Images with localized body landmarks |
----
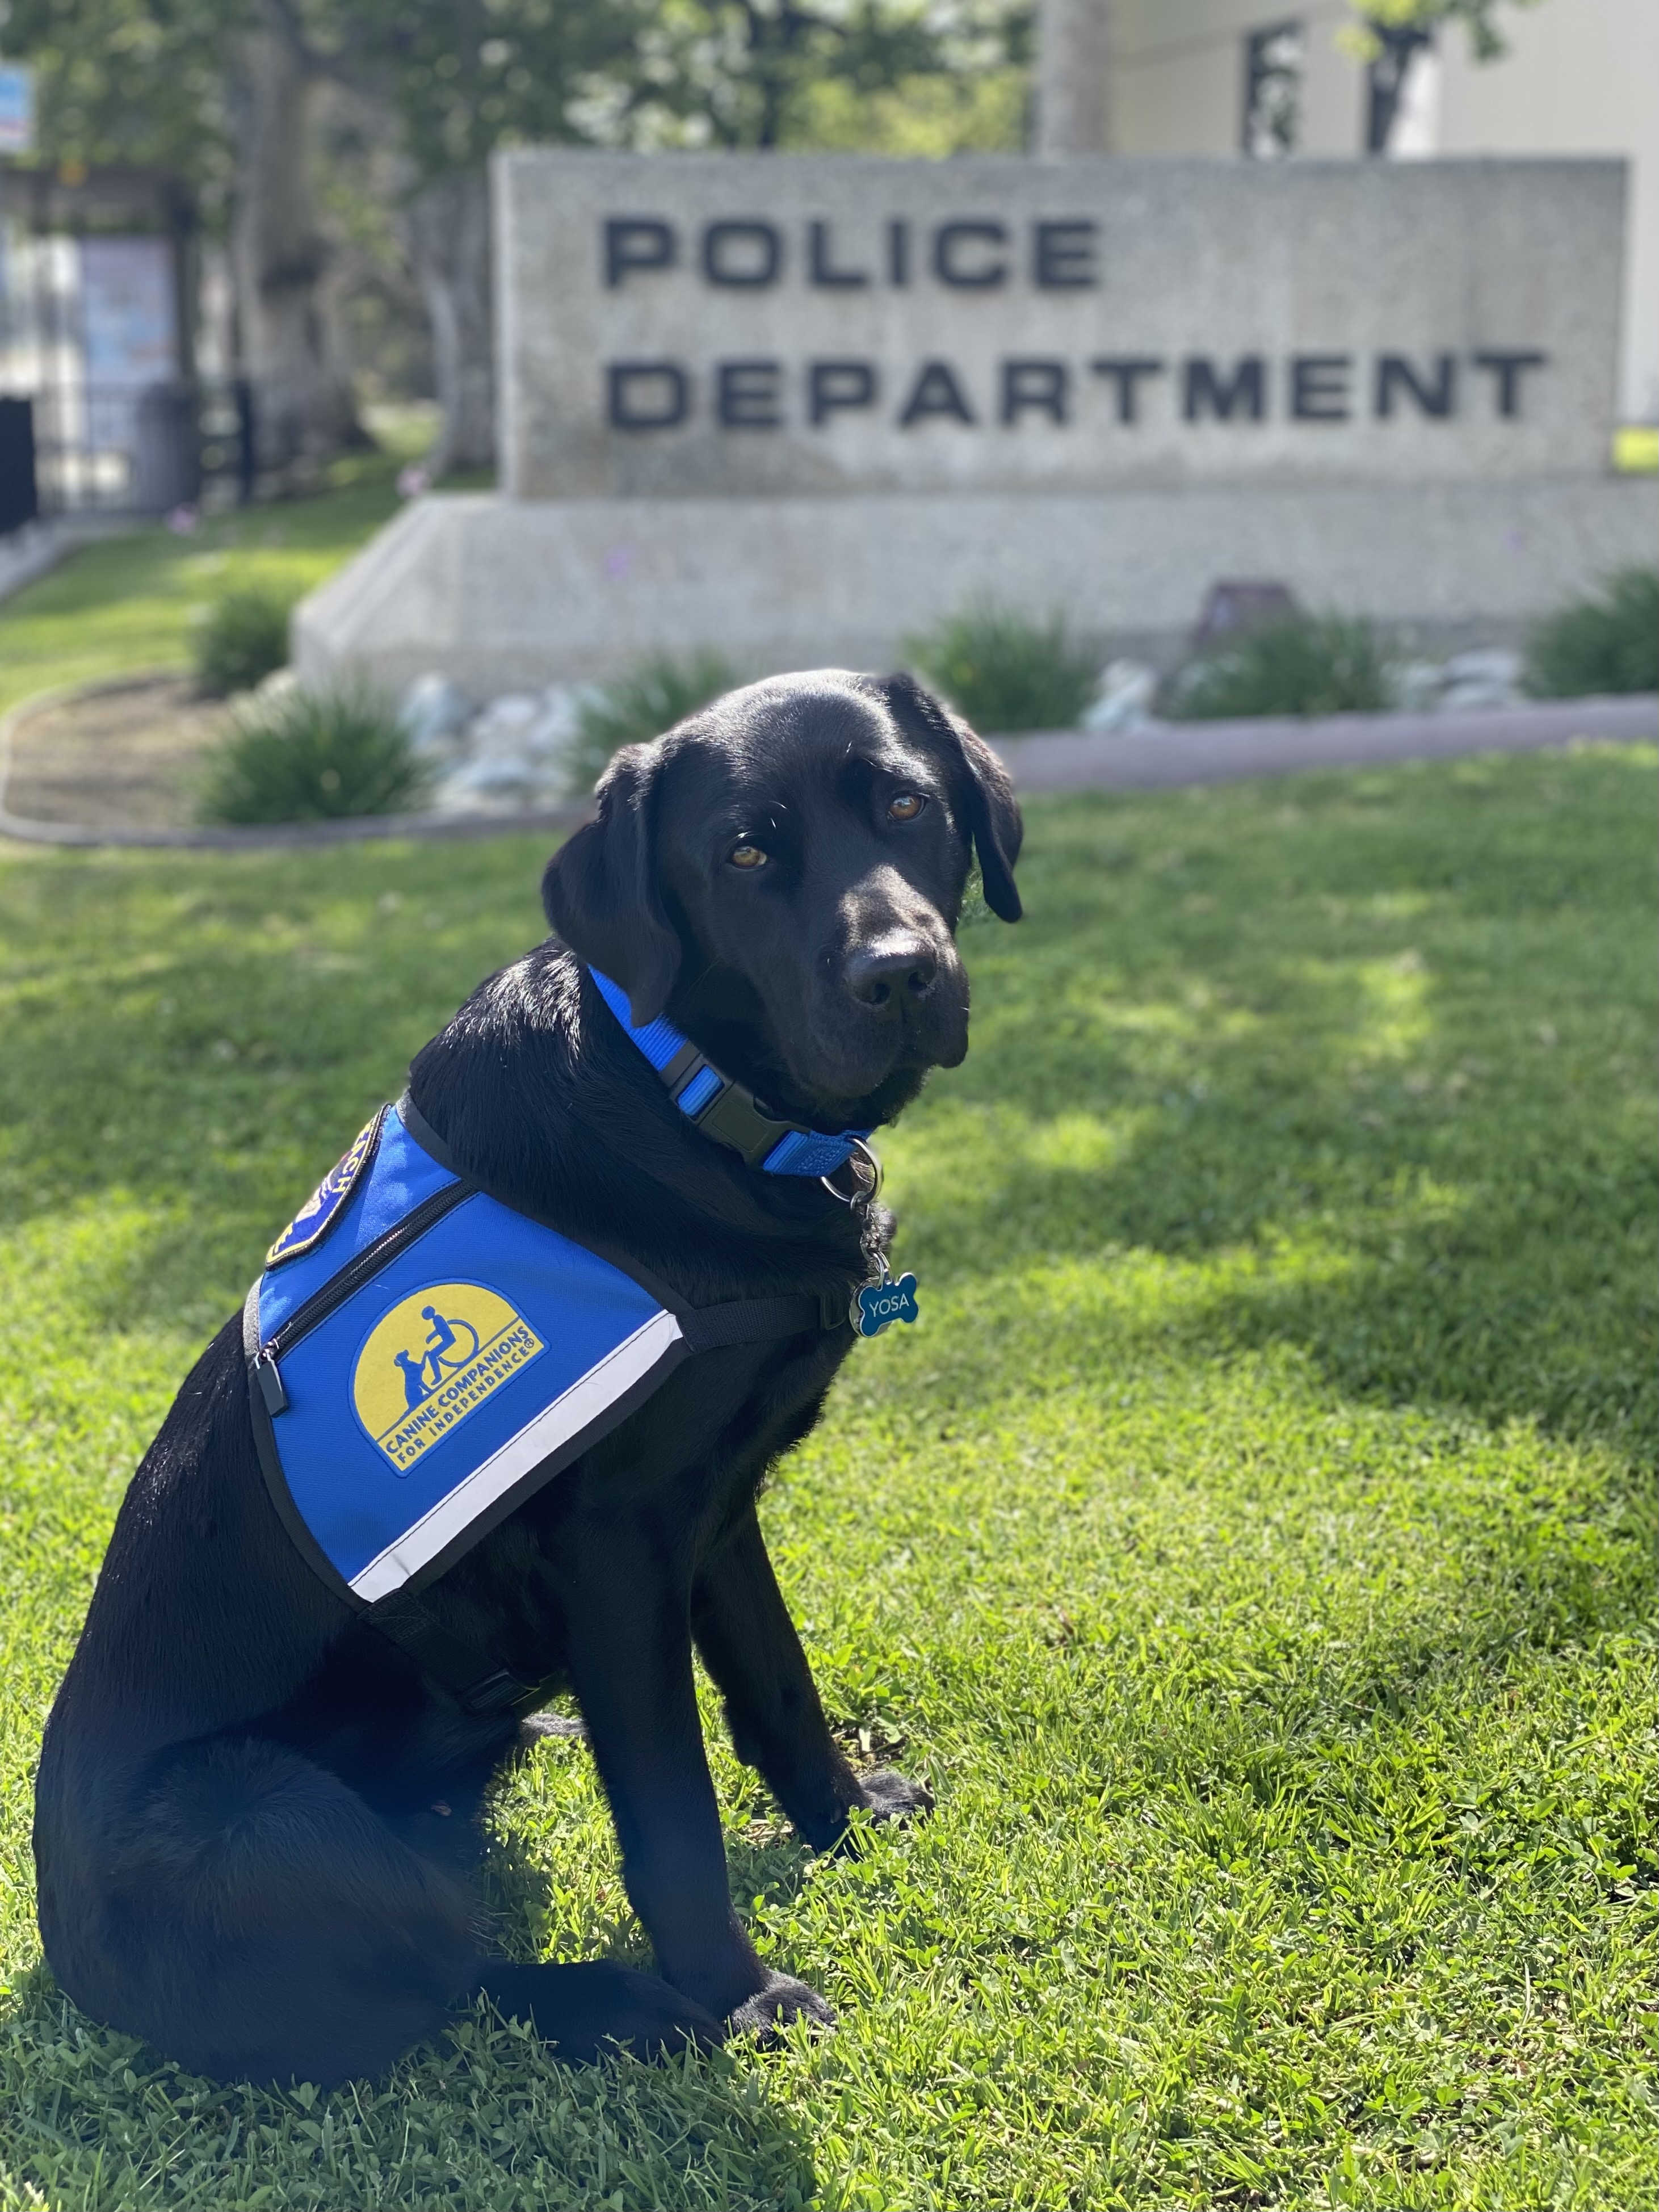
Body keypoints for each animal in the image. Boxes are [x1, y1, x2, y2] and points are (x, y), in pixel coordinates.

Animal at [35, 664, 1026, 2079]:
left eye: (906, 804)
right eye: (744, 853)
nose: (899, 975)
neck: (686, 1097)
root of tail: (61, 1939)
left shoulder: (717, 1509)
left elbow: (778, 1684)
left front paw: (845, 1817)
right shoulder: (617, 1549)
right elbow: (670, 1813)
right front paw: (742, 1998)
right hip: (265, 1813)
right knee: (443, 1978)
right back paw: (629, 2008)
----
Please quote nothing but the lines from the line with "nose: (899, 975)" through the end of the data above, exactly as written, ends included.

Response to the task |
nose: (899, 975)
neck: (686, 1097)
root of tail: (61, 1939)
left shoulder: (717, 1509)
left elbow: (778, 1684)
left front paw: (845, 1817)
right shoulder: (617, 1549)
right elbow: (670, 1813)
right front paw: (742, 1998)
right hip: (265, 1813)
right knee: (443, 1978)
right back paw: (629, 2008)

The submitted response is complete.